A Polícia Federal (PF) liga Fábio Luís Lula da Silva, o Lulinha, a repasses e vantagens concedidas pelo empresário Cleber Ribas, que tinha interesses em obter contratos com órgãos do governo federal.
A investigação aponta que Lulinha atuou como intermediador de negócios junto à Dataprev e ao Ministério do Desenvolvimento Social (MDS). Além disso, as informações constam em inquérito cuja publicação inicial foi feita pelo site Paulo Figueiredo e detalhada pelo jornal O Estado de S. Paulo.
Segundo o relatório da PF, Lulinha participou de encontros com servidores públicos e solicitou à lobista Roberta Luchsinger a emissão de notas fiscais referentes a pagamentos do empresário. Ademais, as mensagens divulgadas pelo jornal O Estado de S. Paulo registram diálogos e reuniões que ligam Lulinha às tratativas.
O inquérito apura suspeitas sobre a intermediação de negócios envolvendo Ribas e a Dataprev, além de investigar a atuação de Roberta e Lulinha junto ao Ministério da Saúde e em outras áreas do governo. Além disso, Ribas buscou tratativas na Dataprev e, atualmente, mantém contratos milionários com o MDS.
Essa relação comercial é um dos focos das apurações. Dessa forma, os investigadores analisam se Lulinha atuou para beneficiar o empresário nas negociações. Ademais, os diálogos obtidos indicam que ele acompanhava as tratativas e orientava questões financeiras.
Indícios consistentes na Dataprev
Os elementos reunidos até agora demonstram que os indícios relativos à Dataprev são considerados mais consistentes, pois resultaram em contratos e repasses financeiros expressivos a Roberta.
- A PF descobriu que Roberta recebeu R$ 2,5 milhões de Ribas entre março de 2024 e dezembro de 2025, por serviços de defesa de interesses.
- Em contrapartida, ela organizou reuniões com servidores da Dataprev e outros agentes públicos para tratar dos interesses de Ribas.
- Relatórios da PF mostram que Roberta esteve no MDS em 17 ocasiões entre 2023 e 2024, defendendo interesses das empresas do empresário.

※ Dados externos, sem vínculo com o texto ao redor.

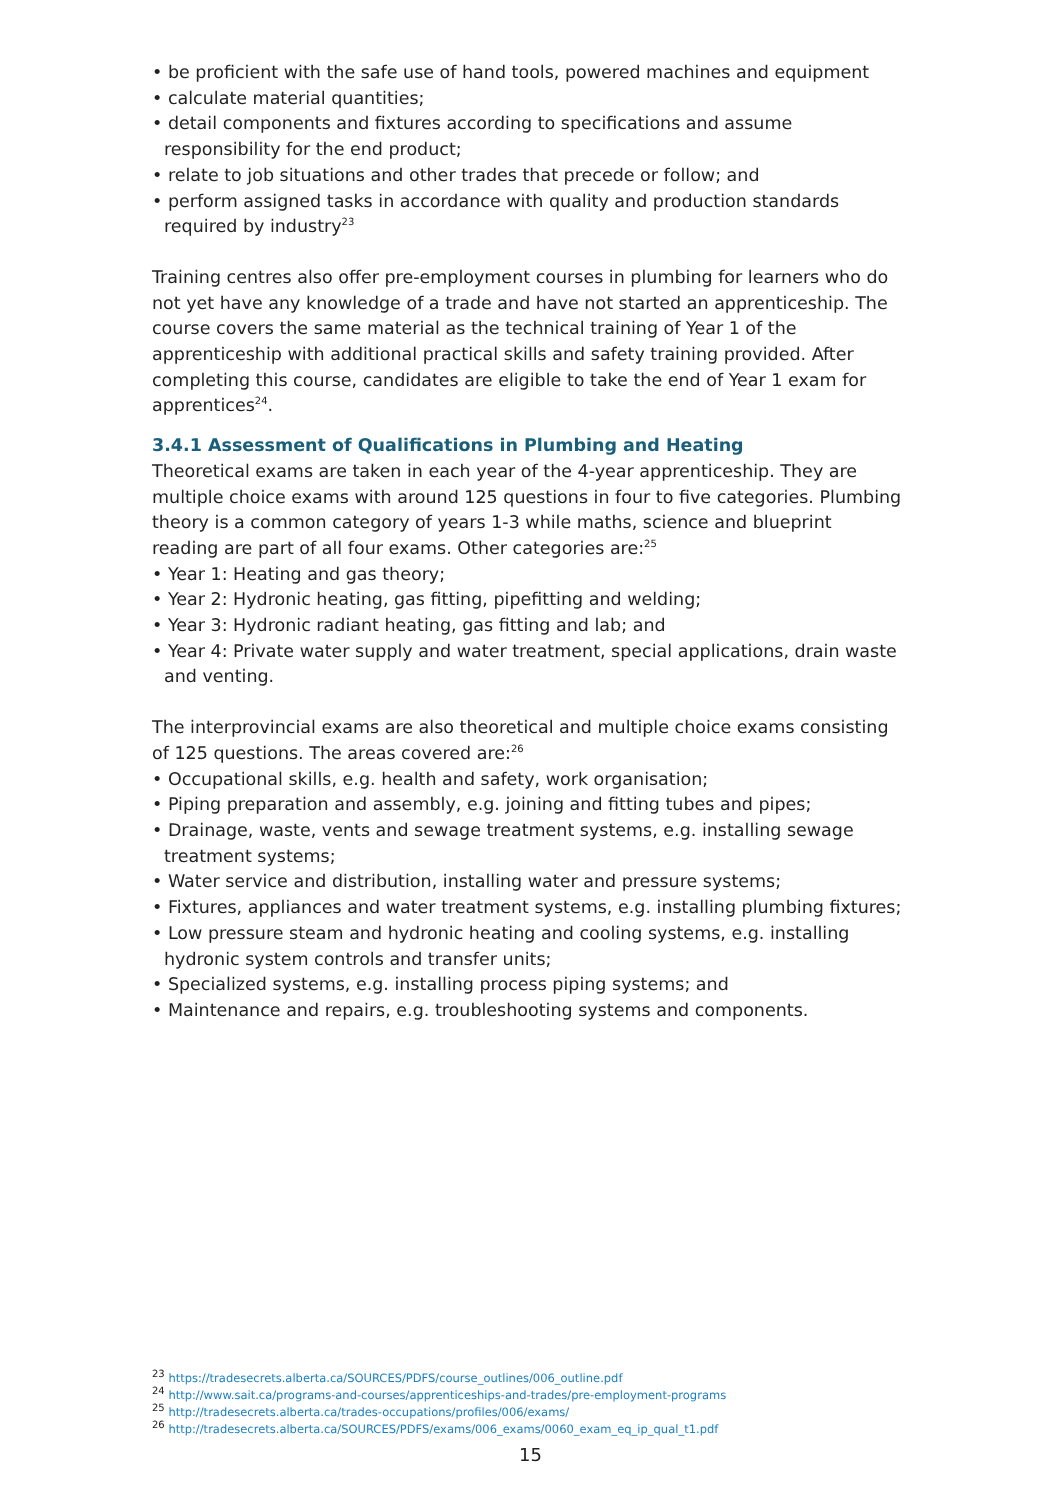• be proficient with the safe use of hand tools, powered machines and equipment
• calculate material quantities;
• detail components and fixtures according to specifications and assume responsibility for the end product;
• relate to job situations and other trades that precede or follow; and
• perform assigned tasks in accordance with quality and production standards required by industry<sup>23</sup>
Training centres also offer pre-employment courses in plumbing for learners who do not yet have any knowledge of a trade and have not started an apprenticeship. The course covers the same material as the technical training of Year 1 of the apprenticeship with additional practical skills and safety training provided. After completing this course, candidates are eligible to take the end of Year 1 exam for apprentices<sup>24</sup>.
3.4.1 Assessment of Qualifications in Plumbing and Heating
Theoretical exams are taken in each year of the 4-year apprenticeship. They are multiple choice exams with around 125 questions in four to five categories. Plumbing theory is a common category of years 1-3 while maths, science and blueprint reading are part of all four exams. Other categories are:<sup>25</sup>
• Year 1: Heating and gas theory;
• Year 2: Hydronic heating, gas fitting, pipefitting and welding;
• Year 3: Hydronic radiant heating, gas fitting and lab; and
• Year 4: Private water supply and water treatment, special applications, drain waste and venting.
The interprovincial exams are also theoretical and multiple choice exams consisting of 125 questions. The areas covered are:<sup>26</sup>
• Occupational skills, e.g. health and safety, work organisation;
• Piping preparation and assembly, e.g. joining and fitting tubes and pipes;
• Drainage, waste, vents and sewage treatment systems, e.g. installing sewage treatment systems;
• Water service and distribution, installing water and pressure systems;
• Fixtures, appliances and water treatment systems, e.g. installing plumbing fixtures;
• Low pressure steam and hydronic heating and cooling systems, e.g. installing hydronic system controls and transfer units;
• Specialized systems, e.g. installing process piping systems; and
• Maintenance and repairs, e.g. troubleshooting systems and components.
<sup>23</sup> https://tradesecrets.alberta.ca/SOURCES/PDFS/course_outlines/006_outline.pdf
<sup>24</sup> http://www.sait.ca/programs-and-courses/apprenticeships-and-trades/pre-employment-programs
<sup>25</sup> http://tradesecrets.alberta.ca/trades-occupations/profiles/006/exams/
<sup>26</sup> http://tradesecrets.alberta.ca/SOURCES/PDFS/exams/006_exams/0060_exam_eq_ip_qual_t1.pdf
15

- Contratos estimados entre R$ 15 milhões e R$ 20 milhões foram assinados com o MDS em dezembro de 2023 e abril de 2024, respectivamente, pela empresa 3Structure.
Dessa forma, esses contratos reforçam a linha investigativa sobre a atuação do grupo no governo.
Diálogos revelam notas fiscais e passagens
Por exemplo, em um dos diálogos obtidos na investigação, Lulinha pediu a Roberta que emitisse nota fiscal para Ribas. “Emita a nota fiscal para o Cleber”, disse Lulinha, conforme transcrição da PF.
Além disso, em agosto de 2025, Roberta interpelou Ribas a respeito do pagamento de um terceiro, identificado como “Freitas”. Em seguida, ela afirmou que o valor seria usado para a compra de passagens aéreas para Lulinha. “O Freitas paga quando? Será que ele não paga hoje, não? Tem que pagar essas passagens para o Fábio. Aí, vou pagar com o dinheiro do Freitas”, perguntou a lobista.
Assim sendo, para a PF, a comunicação sugere que as despesas de Lulinha eram custeadas por meio da empresa de Roberta. Além disso, os diálogos analisados revelam que Lulinha reconheceu que Roberta cuidava de suas finanças. Sobretudo, os investigadores afirmam que ele tinha consciência da origem dos recursos, provenientes de empresários com interesses no governo, pois determinava a emissão de notas fiscais e discutia despesas pessoais.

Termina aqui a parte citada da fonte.